I am not in any way advocating that there is some "spiritually correct" way to have sex that we should always adhere to; sex is all about deep engagement with desire. However for the deepest engagement with desire, we must be strong enough in our consciousness to not be taken over by that desire. The stronger our consciousness gets, the greater desire we will be capable of "riding" before being overcome; the rodeo ride of pleasure. Standing in intense desire without rushing forward or shrinking back is a beautiful thing and promotes luminous multi-leveled intimacy.
This brings me to the yogic concept of Bhramacharya.
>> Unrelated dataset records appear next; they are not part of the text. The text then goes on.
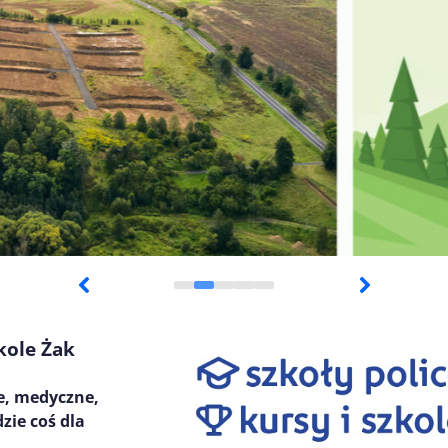
kole Żak
ne, medyczne,
zie coś dla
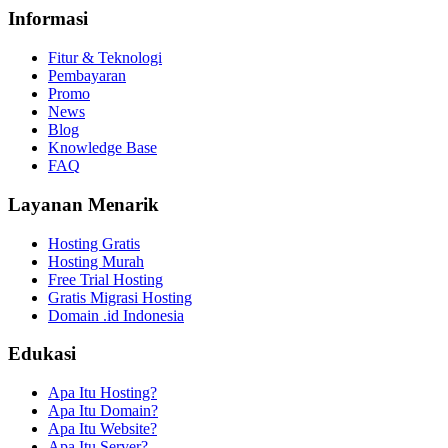
Informasi
Fitur & Teknologi
Pembayaran
Promo
News
Blog
Knowledge Base
FAQ
Layanan Menarik
Hosting Gratis
Hosting Murah
Free Trial Hosting
Gratis Migrasi Hosting
Domain .id Indonesia
Edukasi
Apa Itu Hosting?
Apa Itu Domain?
Apa Itu Website?
Apa Itu Server?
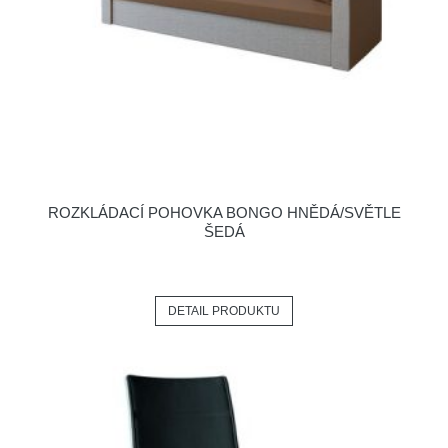
ROZKLÁDACÍ POHOVKA BONGO HNĚDÁ/SVĚTLE
ŠEDÁ
DETAIL PRODUKTU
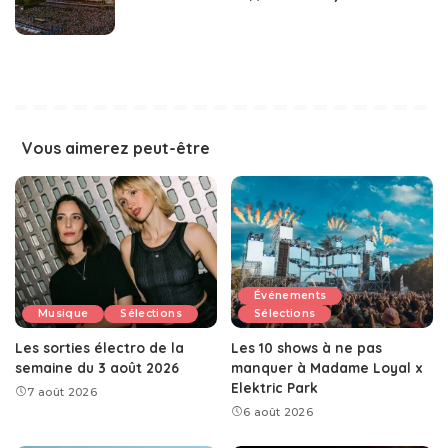
Vous aimerez peut-être
Événements
Musique
Sélections
Sélections
Les sorties électro de la
Les 10 shows à ne pas
semaine du 3 août 2026
manquer à Madame Loyal x
Elektric Park
7 août 2026
6 août 2026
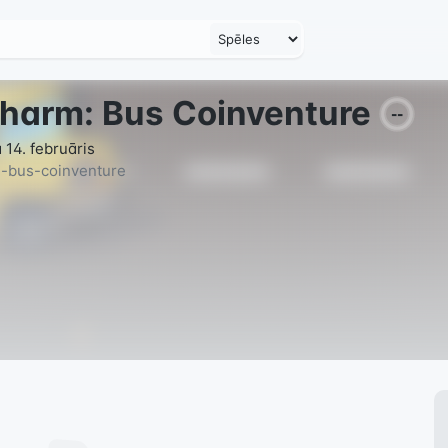
charm: Bus Coinventure
--
 14. februāris
m-bus-coinventure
The interpretations are many and I don't seek a debate on the subject. I do however offer my personal understanding of this concept. Specifically, as one of the five Yamas or abstentions, it is often translated as sexual restraint or even celibacy, but this interpretation never sat well with me.
I believe that the core of Brahmacharya is the practice of releasing our obsession with end results. Instead we are asked to "roam about" (Charya) with the equanimity of the our divine self (also translated as the benevolent god Brahma); we don't seek to be anyplace other than here in the present. When we are in the present, we have full access to all levels of our being.
It is an interesting contemplation to consider if a lack of sexual restraint (i.e. having an affair), would be possible while practicing Brahmacharya as I define it. If we are in a rush toward orgasm (for example), it is easy to ignore the other voices within us which might recognize that sex with this person is a poor choice with nasty consequences. If we were to become more conscious and aware of all levels of our being, the misalignment would be more apparent.
Looked at this way, Brahmacharya is not just some commandment that we must obey, but is instead a how-to guide for maintaining full integrity and full engagement with our embodied experience. Brahmacharya is not practiced to limit our pleasure but rather as a way to maximize our pleasure.